• _AUFGABE 1_
Wähle alle Zeilen aus, die das Wort „Thần“ enthalten, und gib sie unverändert wieder.

─── VORGEGEBENER TEXT

Italien / Salvini liebäugelt mit Rückkehr zur Kernkraft
Italiens Vizepremier und Minister für Infrastruktur und Transport, Matteo Salvini, denkt nun laut über eine Rückkehr des Landes zum Atomstrom nach. Genauer, zum Bau von Kernkraftwerken im eigenen Lande.
Es war kein Stammtischgespräch, auf dem Lega-Chef Matteo Salvini, Stellvertretender Ministerpräsident der rechtsgerichteten Regierung, seine Gedanken äußerte. Salvini wählte sich die jährliche Tagung des Thinktanks The European House – Ambrosetti (TEHA) als Ort, seine Vorstellungen von der energetischen Zukunft Italiens vorzutragen.
Zum jährlichen Treffen in Cernobbio am Comer See versammeln sich internationale Spitzen aus Politik, Wirtschaft und Wissenschaft, um strategische Ziele zu beraten. Vor den illustren Gästen breitete Salvini seine Pläne zur Nuklearenergie aus, eingebettet in Visionen von der Winterolympiade 2026 in Mailand und der Brücke, die das italienische Festland mit Sizilien verbinden soll.
Kernenergie sei eine saubere Sache, meinte Salvini, sie könne nicht nur alle energetischen Probleme des Landes lösen, sondern auch die Portemonnaies der Italiener entlasten. Franzosen würden in den Haushalten 30 Prozent weniger für Strom bezahlen müssen als hierzulande, meinte Salvini, und Industriestrom sei sogar für nur die Hälfte des italienischen Preises zu haben. Er sei überzeugt, so der Minister für Infrastruktur, dass sich ein Referendum heute mit großer Mehrheit für einen Wiedereinstieg in die Kernenergie, das heißt: für den Bau von Atomkraftwerken auf italienischem Territorium, aussprechen würde.
Salvini zielte mit diesen Worten auf Volksbefragungen der Vergangenheit ab. Am 8. November 1987 hatten sich nach der Katastrophe von Tschernobyl 90 Prozent der Italiener für einen Ausstieg aus der Kernenergie entschieden. Die bestehenden Kraftwerke wurden bis 1990 abgeschaltet – ohne gravierende Folgen für die Energieversorgung, denn der Anteil von Atomstrom betrug ohnehin nur fünf Prozent. Das konnte von konventionellen und modernisierten Kraftwerken aufgefangen werden.
In der ersten Dekade des neuen Jahrtausends wuchs allerdings der Appetit auf die Atomenergie erneut, nicht zuletzt befeuert von Energiekonzernen wie Enel, die sich ohnehin schon im Ausland an Kernkraftprojekten beteiligten. Doch ein erneutes Referendum, das die Berlusconi-Regierung in ihrer Endphase initiierte, führte erneut zur Absage. Am 12. Und 13. Juni 2011 stimmten 94,1 Prozent der Wahlbeteiligten unter dem Eindruck der Katastrophe von Fukushima erneut gegen eine Wiederaufnahme der Atomprogramme. Dies umso mehr, als die Berlusconi-Regierung den Bau von Kernkraftwerken an Orten vorschlug, die gerade erst in der jüngsten Vergangenheit von verheerenden Erdbeben heimgesucht worden waren. Deren Schäden sind im Übrigen zu großem Teil bis heute noch nicht repariert worden.

──────
─── BEREITGESTELLTE DATEN

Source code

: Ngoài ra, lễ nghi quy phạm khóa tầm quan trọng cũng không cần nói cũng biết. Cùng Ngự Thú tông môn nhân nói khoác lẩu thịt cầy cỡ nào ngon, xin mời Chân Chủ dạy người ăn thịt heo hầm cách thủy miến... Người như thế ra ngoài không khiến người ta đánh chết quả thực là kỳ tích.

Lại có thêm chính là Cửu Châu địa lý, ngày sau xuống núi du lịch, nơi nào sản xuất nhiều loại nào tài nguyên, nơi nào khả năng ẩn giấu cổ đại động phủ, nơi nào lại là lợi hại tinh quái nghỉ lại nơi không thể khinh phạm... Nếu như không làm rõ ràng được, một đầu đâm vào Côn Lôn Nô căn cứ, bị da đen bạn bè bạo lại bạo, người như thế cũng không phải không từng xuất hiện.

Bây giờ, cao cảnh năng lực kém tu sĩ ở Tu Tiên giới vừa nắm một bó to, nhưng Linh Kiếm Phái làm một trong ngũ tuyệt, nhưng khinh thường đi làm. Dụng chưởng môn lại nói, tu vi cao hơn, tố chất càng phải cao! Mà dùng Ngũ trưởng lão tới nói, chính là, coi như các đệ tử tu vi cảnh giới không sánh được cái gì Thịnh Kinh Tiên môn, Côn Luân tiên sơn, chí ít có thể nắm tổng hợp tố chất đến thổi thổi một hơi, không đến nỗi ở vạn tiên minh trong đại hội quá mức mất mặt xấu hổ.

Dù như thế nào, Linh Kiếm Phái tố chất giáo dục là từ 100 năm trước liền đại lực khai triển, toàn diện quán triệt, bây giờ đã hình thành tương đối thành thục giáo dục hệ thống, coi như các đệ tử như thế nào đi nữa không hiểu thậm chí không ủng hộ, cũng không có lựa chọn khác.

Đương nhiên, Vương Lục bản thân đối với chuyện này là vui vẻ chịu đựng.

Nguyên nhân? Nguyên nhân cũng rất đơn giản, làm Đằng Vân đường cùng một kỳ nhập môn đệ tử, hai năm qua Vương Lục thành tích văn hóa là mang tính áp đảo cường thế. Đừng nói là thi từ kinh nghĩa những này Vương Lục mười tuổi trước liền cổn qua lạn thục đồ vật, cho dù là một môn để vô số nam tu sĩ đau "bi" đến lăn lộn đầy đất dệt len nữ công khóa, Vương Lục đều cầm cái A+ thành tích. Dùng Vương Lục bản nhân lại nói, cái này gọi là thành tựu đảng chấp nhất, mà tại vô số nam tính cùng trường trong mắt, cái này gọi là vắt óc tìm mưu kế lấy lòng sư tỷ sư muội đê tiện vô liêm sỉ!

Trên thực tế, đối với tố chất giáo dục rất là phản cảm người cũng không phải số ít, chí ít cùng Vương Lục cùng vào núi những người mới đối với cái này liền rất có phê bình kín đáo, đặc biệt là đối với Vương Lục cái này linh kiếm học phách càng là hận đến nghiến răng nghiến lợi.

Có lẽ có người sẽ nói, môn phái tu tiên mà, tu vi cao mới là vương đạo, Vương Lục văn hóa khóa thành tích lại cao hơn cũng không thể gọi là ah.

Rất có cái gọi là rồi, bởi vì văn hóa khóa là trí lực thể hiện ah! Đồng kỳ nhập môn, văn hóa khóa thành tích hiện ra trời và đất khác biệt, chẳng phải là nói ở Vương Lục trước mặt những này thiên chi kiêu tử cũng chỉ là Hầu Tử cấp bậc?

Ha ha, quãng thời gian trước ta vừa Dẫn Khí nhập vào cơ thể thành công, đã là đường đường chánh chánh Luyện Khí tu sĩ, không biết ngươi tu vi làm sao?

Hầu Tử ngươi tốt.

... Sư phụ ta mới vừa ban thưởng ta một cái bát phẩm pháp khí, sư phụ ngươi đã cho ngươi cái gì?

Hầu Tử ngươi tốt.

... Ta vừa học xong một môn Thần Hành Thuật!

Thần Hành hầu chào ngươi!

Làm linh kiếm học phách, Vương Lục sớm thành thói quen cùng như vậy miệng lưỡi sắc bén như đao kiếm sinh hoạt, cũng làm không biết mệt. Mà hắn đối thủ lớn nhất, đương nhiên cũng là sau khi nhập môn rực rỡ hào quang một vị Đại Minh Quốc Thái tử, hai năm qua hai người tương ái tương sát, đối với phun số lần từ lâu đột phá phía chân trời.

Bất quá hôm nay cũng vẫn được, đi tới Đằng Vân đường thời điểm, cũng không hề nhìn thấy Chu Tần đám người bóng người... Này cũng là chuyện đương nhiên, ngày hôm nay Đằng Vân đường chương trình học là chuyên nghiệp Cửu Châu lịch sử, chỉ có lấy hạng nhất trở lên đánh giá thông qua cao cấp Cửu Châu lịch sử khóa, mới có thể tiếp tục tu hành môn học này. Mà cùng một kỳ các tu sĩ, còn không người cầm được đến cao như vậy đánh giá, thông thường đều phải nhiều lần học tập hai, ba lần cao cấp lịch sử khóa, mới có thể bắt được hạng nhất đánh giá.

──────

• _AUFGABE 2_
Nenne alle Prozentangaben, die im obigen Artikel über Salvini und die Kernkraft vorkommen, in der Reihenfolge ihres Auftretens.

• _ANTWORTBEREICH 1_
... Ta vừa học xong một môn Thần Hành Thuật!
Thần Hành hầu chào ngươi!

• _ANTWORTBEREICH 2_
30 Prozent, 90 Prozent, fünf Prozent, 94,1 Prozent